As I was heading into Allan Gardens last week for my first visit in something like three decades, I ran into a co-worker. "Oh it's cute in there," he says. "I haven't been since I was in grade school," I tell him. "You'll probably see some of the same plants," he laughed. Indeed. As soon as you enter the conservatory, a massive common screw pine steals the scenery. The tree is one of the oldest plants in the conservatory. The blue sky was no slouch either.
Pink is a sure sign of spring. I'm not big on the colour or cyclamen, but these were pretty impressive. Must remember to always think "mass plantings."
If only I could achieve such a display of tulips in my garden. Obviously squirrels are not a problem in the greenhouse.
These tulips were just a little past their prime but offered a bold jolt of colour nevertheless.
Nothing beats the fragrance of hyacinth. I also happen to like this shade of violet.
This rosemary plant had a lot of fragrance and pale violet blooms to offer. This was easily the biggest, most bloomingest rosemary I have ever seen, standing about hip-high.

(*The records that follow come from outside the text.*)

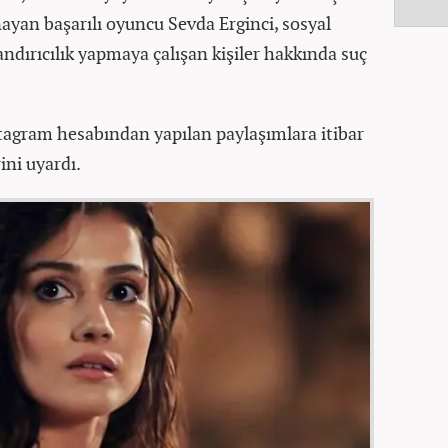
ayan başarılı oyuncu Sevda Erginci, sosyal
ndırıcılık yapmaya çalışan kişiler hakkında suç
stagram hesabından yapılan paylaşımlara itibar
ini uyardı.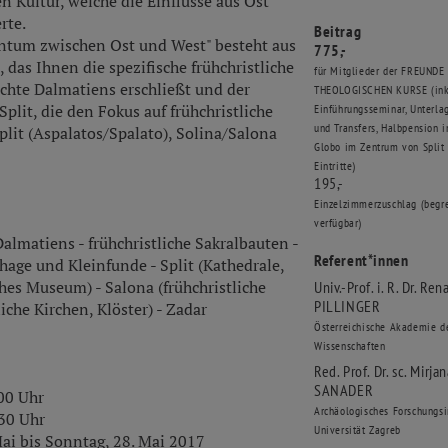
n Kultur, welche die Einflüsse aus Ost
rte.
Beitrag
entum zwischen Ost und West" besteht aus
775,-
as Ihnen die spezifische frühchristliche
für Mitglieder der FREUNDE
ichte Dalmatiens erschließt und der
THEOLOGISCHEN KURSE (inkl
plit, die den Fokus auf frühchristliche
Einführungsseminar, Unterlag
und Transfers, Halbpension 
lit (Aspalatos/Spalato), Solina/Salona
Globo im Zentrum von Split 
Eintritte)
195,-
Einzelzimmerzuschlag (begr
verfügbar)
almatiens - frühchristliche Sakralbauten -
Referent*innen
phage und Kleinfunde - Split (Kathedrale,
hes Museum) - Salona (frühchristliche
Univ.-Prof. i. R. Dr. Ren
PILLINGER
liche Kirchen, Klöster) - Zadar
Österreichische Akademie d
Wissenschaften
Red. Prof. Dr. sc. Mirja
SANADER
.00 Uhr
Archäologisches Forschungsi
.30 Uhr
Universität Zagreb
ai bis Sonntag, 28. Mai 2017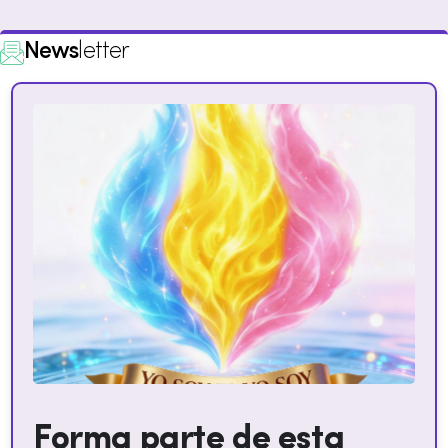
News
letter
Forma parte de esta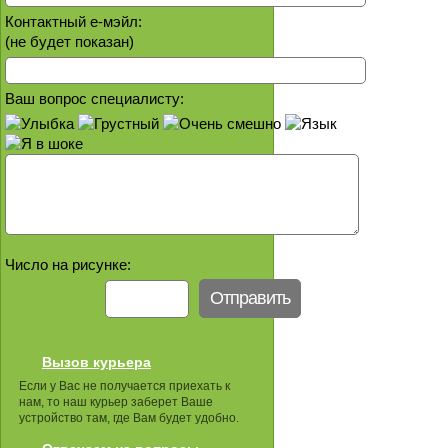
Контактный е-мэйл:
(не будет показан)
Ваш вопрос специалисту:
Число на рисунке:
Вызов курьера
Если у Вас не получается приехать к
нам, то наш курьер заберет Ваше
устройство там, где Вам будет удобно.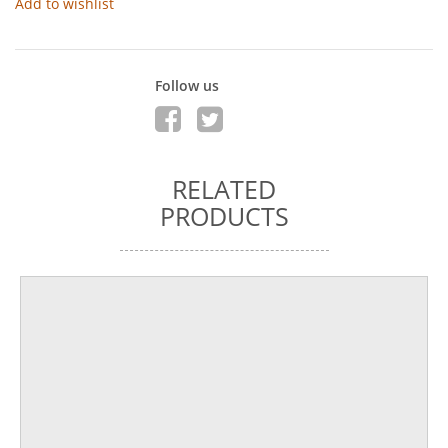
Add to wishlist
Follow us
RELATED
PRODUCTS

Orchids in a hanging basket. The blooms were quite large, about the size of my palm.
This is a piece of lead statuary from England depicting the Greek myth of Leda and the Swan. Leda, the Queen of Sparta, apparently caught the eye of Zeus. She would bathe in the river Eurotas. In order to get close to her, Zeus transformed himself into a swan. Leda took the bird under her wing and was eventually seduced by the mightiest of gods. Interesting story, peaceful scene.
Coleus has a starring role at the conservatory. It is used throughout to add colour and texture.
My walk through the Allan Gardens conservatory was just what I needed on a bitterly cold February day. I won't wait another three decades before making my next visit.